Work to be completed
Rewrite the records from the start through the line containing "genus: Eleocharis", inclusive, as a two-column CSV headed field and value. Give one row per line, and put each entry in its own quoted field with any line breaks replaced by spaces.

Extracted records
++++++++++

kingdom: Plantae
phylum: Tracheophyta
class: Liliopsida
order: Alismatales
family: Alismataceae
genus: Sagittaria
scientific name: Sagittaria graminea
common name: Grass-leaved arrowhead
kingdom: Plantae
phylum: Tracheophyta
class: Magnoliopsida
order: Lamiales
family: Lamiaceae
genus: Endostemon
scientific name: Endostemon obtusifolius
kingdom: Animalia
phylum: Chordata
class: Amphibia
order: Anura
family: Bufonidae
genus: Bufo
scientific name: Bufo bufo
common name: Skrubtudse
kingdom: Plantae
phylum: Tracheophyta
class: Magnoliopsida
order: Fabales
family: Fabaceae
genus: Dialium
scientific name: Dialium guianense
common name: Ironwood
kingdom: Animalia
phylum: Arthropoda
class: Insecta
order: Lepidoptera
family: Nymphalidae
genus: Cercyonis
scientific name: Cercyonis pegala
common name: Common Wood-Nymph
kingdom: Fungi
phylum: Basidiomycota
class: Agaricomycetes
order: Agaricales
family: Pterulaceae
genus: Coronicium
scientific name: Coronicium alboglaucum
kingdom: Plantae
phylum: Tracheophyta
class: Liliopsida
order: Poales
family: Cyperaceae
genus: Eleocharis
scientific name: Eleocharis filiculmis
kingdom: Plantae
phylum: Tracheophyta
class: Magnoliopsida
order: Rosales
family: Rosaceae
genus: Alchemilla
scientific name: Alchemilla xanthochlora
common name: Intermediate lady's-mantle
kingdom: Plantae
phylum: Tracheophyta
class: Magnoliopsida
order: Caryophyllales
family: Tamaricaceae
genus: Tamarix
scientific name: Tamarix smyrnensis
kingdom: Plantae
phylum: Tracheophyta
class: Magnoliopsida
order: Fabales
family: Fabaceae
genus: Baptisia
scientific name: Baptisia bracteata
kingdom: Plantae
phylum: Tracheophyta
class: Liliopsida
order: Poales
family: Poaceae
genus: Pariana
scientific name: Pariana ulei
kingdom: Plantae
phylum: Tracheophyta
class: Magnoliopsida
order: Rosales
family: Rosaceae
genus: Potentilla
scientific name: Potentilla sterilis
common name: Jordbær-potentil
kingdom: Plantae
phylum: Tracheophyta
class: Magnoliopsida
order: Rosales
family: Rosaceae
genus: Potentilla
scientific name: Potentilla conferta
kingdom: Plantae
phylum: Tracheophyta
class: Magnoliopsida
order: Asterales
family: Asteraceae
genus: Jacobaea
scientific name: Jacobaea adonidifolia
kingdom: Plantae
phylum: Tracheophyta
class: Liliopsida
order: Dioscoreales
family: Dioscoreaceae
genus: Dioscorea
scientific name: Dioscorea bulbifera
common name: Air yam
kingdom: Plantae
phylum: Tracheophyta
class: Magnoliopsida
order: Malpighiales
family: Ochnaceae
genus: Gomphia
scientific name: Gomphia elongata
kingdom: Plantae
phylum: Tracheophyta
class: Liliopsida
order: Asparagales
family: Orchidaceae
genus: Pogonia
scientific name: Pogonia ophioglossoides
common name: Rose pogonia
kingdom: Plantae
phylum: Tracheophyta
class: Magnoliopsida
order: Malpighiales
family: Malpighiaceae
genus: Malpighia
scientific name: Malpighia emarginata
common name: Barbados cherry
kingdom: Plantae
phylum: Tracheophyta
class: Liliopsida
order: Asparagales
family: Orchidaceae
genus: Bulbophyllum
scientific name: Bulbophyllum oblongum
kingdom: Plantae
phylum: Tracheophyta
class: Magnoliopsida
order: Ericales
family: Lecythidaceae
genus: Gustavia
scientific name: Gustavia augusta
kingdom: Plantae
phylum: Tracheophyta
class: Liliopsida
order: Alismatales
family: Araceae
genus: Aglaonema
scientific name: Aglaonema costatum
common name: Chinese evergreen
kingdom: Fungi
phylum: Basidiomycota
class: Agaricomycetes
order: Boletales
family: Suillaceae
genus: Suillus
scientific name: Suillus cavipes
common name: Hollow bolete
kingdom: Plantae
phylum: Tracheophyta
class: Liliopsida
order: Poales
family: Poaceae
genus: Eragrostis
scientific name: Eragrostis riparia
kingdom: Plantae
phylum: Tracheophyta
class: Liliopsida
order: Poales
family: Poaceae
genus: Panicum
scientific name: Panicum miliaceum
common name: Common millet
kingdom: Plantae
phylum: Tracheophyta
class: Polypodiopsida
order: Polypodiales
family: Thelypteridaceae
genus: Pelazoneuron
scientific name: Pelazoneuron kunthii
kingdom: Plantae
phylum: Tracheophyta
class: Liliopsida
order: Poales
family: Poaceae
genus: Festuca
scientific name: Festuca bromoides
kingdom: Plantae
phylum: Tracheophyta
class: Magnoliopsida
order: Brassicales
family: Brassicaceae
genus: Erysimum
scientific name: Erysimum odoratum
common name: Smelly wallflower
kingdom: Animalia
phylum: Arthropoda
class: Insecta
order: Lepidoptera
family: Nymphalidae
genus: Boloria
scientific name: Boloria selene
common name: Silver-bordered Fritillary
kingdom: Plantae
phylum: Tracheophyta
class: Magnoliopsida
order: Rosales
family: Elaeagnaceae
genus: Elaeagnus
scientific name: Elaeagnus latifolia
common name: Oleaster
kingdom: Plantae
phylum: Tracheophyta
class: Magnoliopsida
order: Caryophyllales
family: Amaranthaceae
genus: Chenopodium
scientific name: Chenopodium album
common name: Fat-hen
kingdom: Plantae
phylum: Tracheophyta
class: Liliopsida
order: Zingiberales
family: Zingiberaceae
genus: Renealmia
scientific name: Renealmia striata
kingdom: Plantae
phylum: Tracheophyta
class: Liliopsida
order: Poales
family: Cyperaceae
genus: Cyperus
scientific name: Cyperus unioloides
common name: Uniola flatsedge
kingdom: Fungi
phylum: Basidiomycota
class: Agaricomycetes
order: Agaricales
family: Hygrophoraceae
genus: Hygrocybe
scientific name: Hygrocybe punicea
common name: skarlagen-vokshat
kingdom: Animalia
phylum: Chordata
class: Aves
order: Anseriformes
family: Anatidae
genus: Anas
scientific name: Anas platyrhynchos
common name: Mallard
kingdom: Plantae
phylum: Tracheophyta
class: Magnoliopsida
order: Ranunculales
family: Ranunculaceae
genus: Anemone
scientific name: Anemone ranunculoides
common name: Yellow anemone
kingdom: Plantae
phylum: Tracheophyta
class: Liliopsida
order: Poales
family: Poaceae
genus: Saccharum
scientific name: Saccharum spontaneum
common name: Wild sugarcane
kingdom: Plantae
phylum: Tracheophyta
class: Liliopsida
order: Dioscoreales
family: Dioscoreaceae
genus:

++++++++++

Answer to the exercise
field,value
"kingdom:","Plantae"
"phylum:","Tracheophyta"
"class:","Liliopsida"
"order:","Alismatales"
"family:","Alismataceae"
"genus:","Sagittaria"
"scientific name:","Sagittaria graminea"
"common name:","Grass-leaved arrowhead"
"kingdom:","Plantae"
"phylum:","Tracheophyta"
"class:","Magnoliopsida"
"order:","Lamiales"
"family:","Lamiaceae"
"genus:","Endostemon"
"scientific name:","Endostemon obtusifolius"
"kingdom:","Animalia"
"phylum:","Chordata"
"class:","Amphibia"
"order:","Anura"
"family:","Bufonidae"
"genus:","Bufo"
"scientific name:","Bufo bufo"
"common name:","Skrubtudse"
"kingdom:","Plantae"
"phylum:","Tracheophyta"
"class:","Magnoliopsida"
"order:","Fabales"
"family:","Fabaceae"
"genus:","Dialium"
"scientific name:","Dialium guianense"
"common name:","Ironwood"
"kingdom:","Animalia"
"phylum:","Arthropoda"
"class:","Insecta"
"order:","Lepidoptera"
"family:","Nymphalidae"
"genus:","Cercyonis"
"scientific name:","Cercyonis pegala"
"common name:","Common Wood-Nymph"
"kingdom:","Fungi"
"phylum:","Basidiomycota"
"class:","Agaricomycetes"
"order:","Agaricales"
"family:","Pterulaceae"
"genus:","Coronicium"
"scientific name:","Coronicium alboglaucum"
"kingdom:","Plantae"
"phylum:","Tracheophyta"
"class:","Liliopsida"
"order:","Poales"
"family:","Cyperaceae"
"genus:","Eleocharis"